The move, said Meister, was “a conceptual shift to privatization. UC’s plan was essentially to replace state financing with debt financing.” It was this gamble, Meister argued, that motivated the UC regents to drastically raise tuition rather than fighting the governor and the legislature for more support. “UC has based its financial planning on the growing confidence of bond markets that… tuition will increase,” Meister wrote. This “makes UC’s bond rating its highest budgetary priority.”
Ironically, if Meister’s analysis is correct–the UC Office of the President has taken the trouble to issue a press release calling Meister’s claims “misleading”–California students are now a situation analogous to the ones faced by citizens of developing countries subject to IMF-imposed austerity programs, sacrificing their futures for the sake of someone else’s profit. Neoliberalism comes full circle.
For now, its cost will be born by students, workers and their families. It will likely be felt disproportionately by students of color, said Dylan Rodriguez, chair of UC Riverside’s ethnic studies department. Riverside and Merced, the two most diverse and working-class campuses, receive a higher portion of their budget directly from the state, and will be hit hardest by cuts. In the long run, Rodriguez added, “Any notion of the university being a site that produces authentic, well-rounded, critically thinking, history-making individuals is being murdered. It’s the McDonalds-ization of the UC system.”

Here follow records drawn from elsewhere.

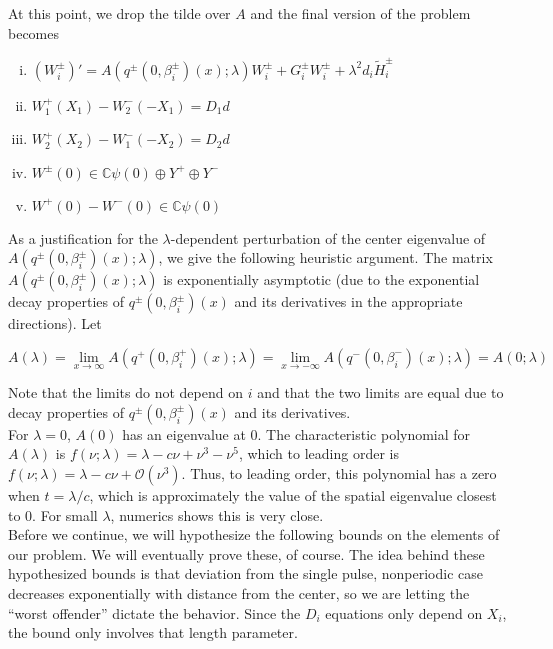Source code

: \documentclass[12pt]{article}
\def\C{{\mathbb C}}
\begin{document}
At this point, we drop the tilde over $A$ and the final version of the problem becomes

\begin{enumerate}[(i)]
\item $(W_i^\pm)' = A(q^\pm(0, \beta_i^\pm)(x); \lambda) W_i^\pm + G_i^\pm W_i^\pm + \lambda^2 d_i \tilde{H}_i^\pm$
\item $W_1^+(X_1) - W_2^-(-X_1) = D_1 d$
\item $W_2^+(X_2) - W_1^-(-X_2) = D_2 d$
\item $W^\pm(0) \in \C \psi(0) \oplus Y^+ \oplus Y^-$
\item $W^+(0) - W^-(0) \in \C \psi(0) $
\end{enumerate}

As a justification for the $\lambda$-dependent perturbation of the center eigenvalue of $A(q^\pm(0, \beta_i^\pm)(x); \lambda)$, we give the following heuristic argument. The matrix $A(q^\pm(0, \beta_i^\pm)(x); \lambda)$ is exponentially asymptotic (due to the exponential decay properties of $q^\pm(0, \beta_i^\pm)(x)$ and its derivatives in the appropriate directions). Let 

\[
A(\lambda) = \lim_{x \rightarrow \infty} A(q^+(0, \beta_i^+)(x); \lambda) 
= \lim_{x \rightarrow -\infty} A(q^-(0, \beta_i^-)(x); \lambda) = A(0; \lambda)
\]

Note that the limits do not depend on $i$ and that the two limits are equal due to decay properties of $q^\pm(0, \beta_i^\pm)(x)$ and its derivatives.\\

For $\lambda = 0$, $A(0)$ has an eigenvalue at 0. The characteristic polynomial for $A(\lambda)$ is $f(\nu; \lambda) = \lambda - c \nu + \nu^3 - \nu^5$, which to leading order is $f(\nu; \lambda) = \lambda - c \nu + \mathcal{O}(\nu^3)$. Thus, to leading order, this polynomial has a zero when $t = \lambda / c$, which is approximately the value of the spatial eigenvalue closest to 0. For small $\lambda$, numerics shows this is very close.\\

Before we continue, we will hypothesize the following bounds on the elements of our problem. We will eventually prove these, of course. The idea behind these hypothesized bounds is that deviation from the single pulse, nonperiodic case decreases exponentially with distance from the center, so we are letting the ``worst offender'' dictate the behavior. Since the $D_i$ equations only depend on $X_i$, the bound only involves that length parameter.
\end{document}
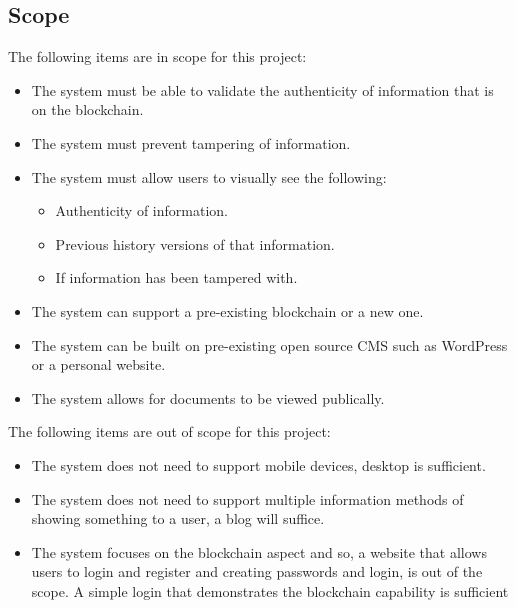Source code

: \subsection{Scope}

The following items are in scope for this project:
\begin{itemize}
	\item The system must be able to validate the authenticity of information that is on the blockchain.
	\item The system must prevent tampering of information.
	\item The system must allow users to visually see the following:
	\begin{itemize}
		\item Authenticity of information.
		\item Previous history versions of that information.
		\item If information has been tampered with.
	\end{itemize}
	\item The system can support a pre-existing blockchain or a new one.
	\item The system can be built on pre-existing open source CMS such as WordPress or a personal website. 
	\item The system allows for documents to be viewed publically.
\end{itemize}
The following items are out of scope for this project:
\begin{itemize}
	\item The system does not need to support mobile devices, desktop is sufficient.
	\item The system does not need to support multiple information methods of showing something to a user,
		  a blog will suffice.
	\item The system focuses on the blockchain aspect and so, a website that allows users to login and register
		  and creating passwords and login, is out of the scope. A simple login that demonstrates the blockchain 
		  capability is sufficient
\end{itemize}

Most of the students I spoke with understood that something more than money was at stake. Many, said UC Riverside undergraduate Patrick Sweeney, had never been involved in campus politics before. Much of the cross-campus organizing was done not by the usual campus activists but through the relatively staid University of California Students Association. Student government endorsed the protests, as did faculty and staff unions, which helped arrange buses to carry protesters to UCLA. At Berkeley, students and staff staged a two-day solidarity strike. “This is something that affects all students,” Sweeney said. “People realized that they needed to step up.”
They should have plenty of opportunities. California’s Legislative Analyst’s Office predicted last week that the state will be facing budget deficits of around $20 billion for years to come, and Schwarzenegger is once again talking about the necessity for “across the board” cuts. Students are already planning systemwide protests for March. By then, next year’s budget battle will have just begun.